The Filene Research Institute has published a report on how credit unions and community banks can help more minority households in the USA.
The report reveals that many traditional financial institutions struggle to meet the needs of minority households. US government figures show that 45.5% of Hispanic and 49.3% of African American households were unbanked or underbanked in 2015. Only 18.7% of white households fall into these categories.
Minority households are also twice as likely to live in asset poverty, compared to white households. Minorities make up 30% of all US households but hold just 10% of net household wealth.
Together with partners Ford Foundation and Visa, Filene launched the Reaching Minority Households incubator to develop financial products with a track record of results.
As part of the project, Filene identified and tested five financial products perceived to fill a gap in the credit needs of minority households. The five products were tested in five financial institutions, examining 1,000 loans per products. Around 40 credit unions issued 58,482 loans worth a total of US $84.8m and impacting 18,559 consumers.
Products tested were loans for non-citizen members, data-mining techniques to identify households that could benefit from an auto-loan refinance, small-dollar loans based on relationship factors other than credit score that relied on rapid underwriting and disbursement via a mobile application, small-business microloans to entrepreneurs and loans to consolidate high-rate payday loans into one affordable payment.
The tests found that serving financially vulnerable populations starts with having the right mind-set. However, serving minority households requires an approach tailored to the needs of the individual community served by each credit union.
“Although credit union testers started with a consistent playbook and set of principles, each adjusted rates, processes, technology, staff roles, and product marketing to meet the unique needs of its institution and community,” reads the Filene report.
The institute also notes that such programmes should not stand alone but be part of a suite of services for those financially vulnerable.

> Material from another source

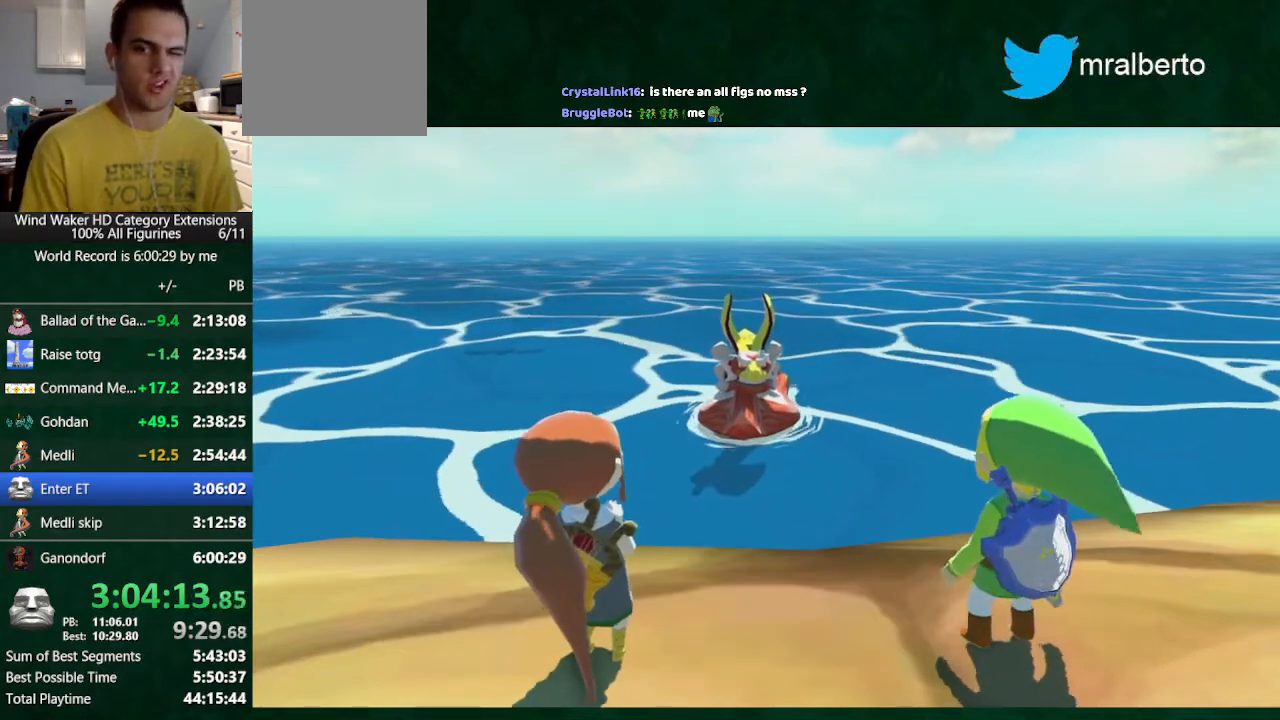
{"buttons": ["A"], "left_stick": "center", "right_stick": "center", "button_events": [[100, "L2", "down"], [167, "A", "down"], [167, "L2", "up"], [233, "A", "up"], [267, "L2", "down"], [367, "L2", "up"], [500, "A", "down"]]}
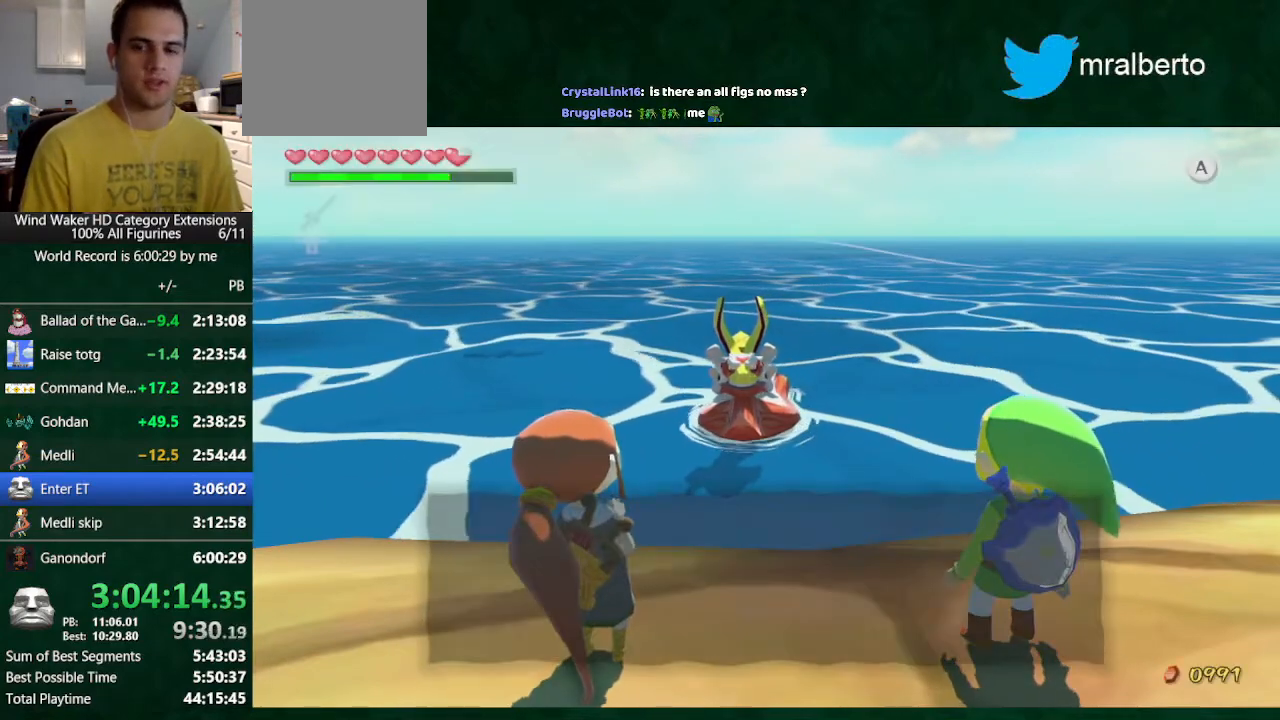
{"buttons": [], "left_stick": "center", "right_stick": "center", "button_events": [[67, "A", "up"], [67, "B", "down"], [167, "A", "down"], [167, "B", "up"], [167, "L2", "down"], [233, "L2", "up"], [267, "A", "up"], [267, "B", "down"], [333, "A", "down"], [333, "B", "up"], [433, "A", "up"], [433, "B", "down"], [500, "B", "up"]]}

Related: Co-op News speaks to US community credit unions about how to serve underbanked communities
Another finding suggests that credit unions need to look beyond traditional measures of creditworthiness such as credit scores to determine which customers are a good fit for their product.
Filene also argues that charging higher rates to vulnerable populations based on credit risk can often be necessary to ensure financial sustainability.

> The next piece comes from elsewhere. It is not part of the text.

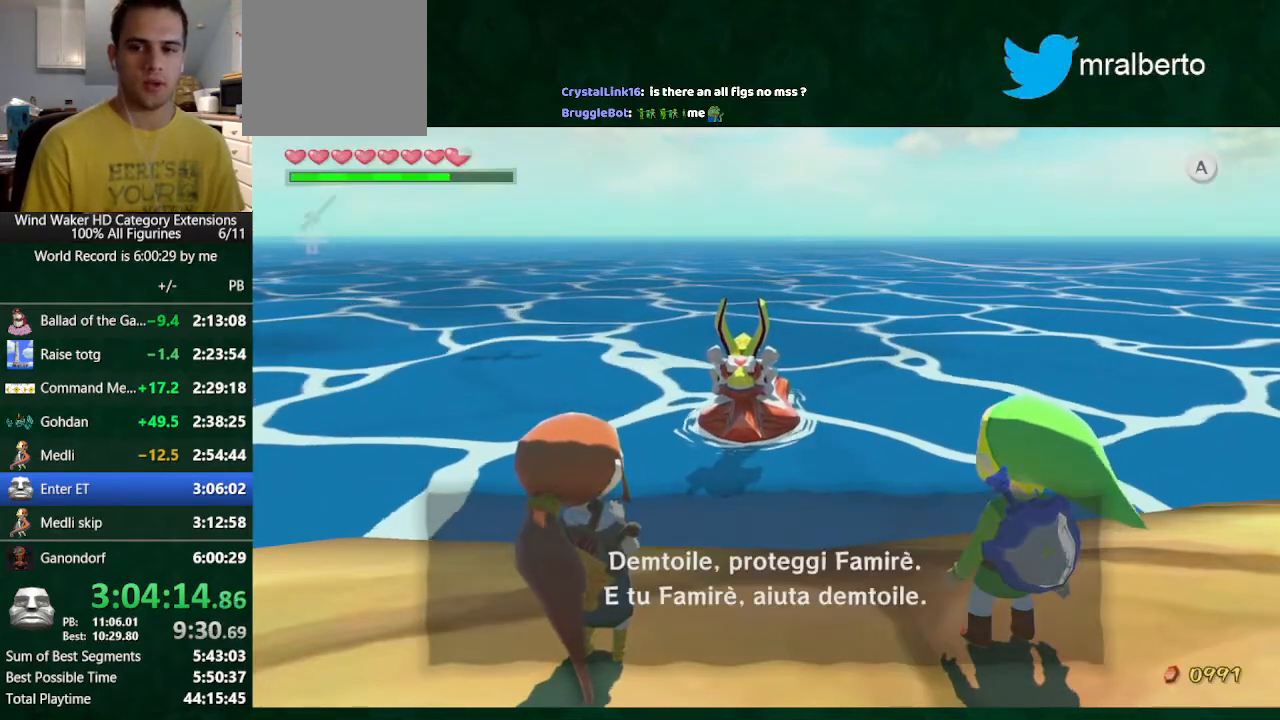
{"buttons": ["A"], "left_stick": "center", "right_stick": "center", "button_events": [[33, "A", "down"], [133, "A", "up"], [200, "A", "down"], [267, "A", "up"], [300, "L2", "down"], [367, "L2", "up"], [400, "B", "down"], [500, "A", "down"], [500, "B", "up"]]}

Accompanying this report is one credit union member’s personal story of how she started her own business with support from Point West Credit Union in Portland, Oregon. Sara Rodriguez obtained a US $500 business loan from her by her credit union in spite of the fact that she didn’t have a social security number. This financial support enabled her to start her own business, now a thriving enterprise.
“Financial institutions should always follow fair lending practices when setting rates and fees, but some products will inherently cost more for all consumers based on the nature of the product. These products allow the institution to meet the immediate needs of the consumer, let the consumer avoid predatory lenders, and improve their credit in order to give them access to lower-cost products in the future,” reads the report.
Related: The credit union that sued Donald Trump and other tales from the US grassroots
Filene concludes that innovation is crucial to meeting the needs of the financially vulnerable populations and minority households, which are continually changing and require on-going experimentation.
Report author and chief knowledge officer at Filene, George Hofheimer, said: “Meeting the needs of financially vulnerable populations and pursuing financial stability do not have to be mutually exclusive pursuits.
“Financial institutions are at the front lines of changing the disparity in access to basic financial services for African-American and Hispanic households. Providing products like those tested in the incubator program can be a win-win-win for the customer, financial institution and community.”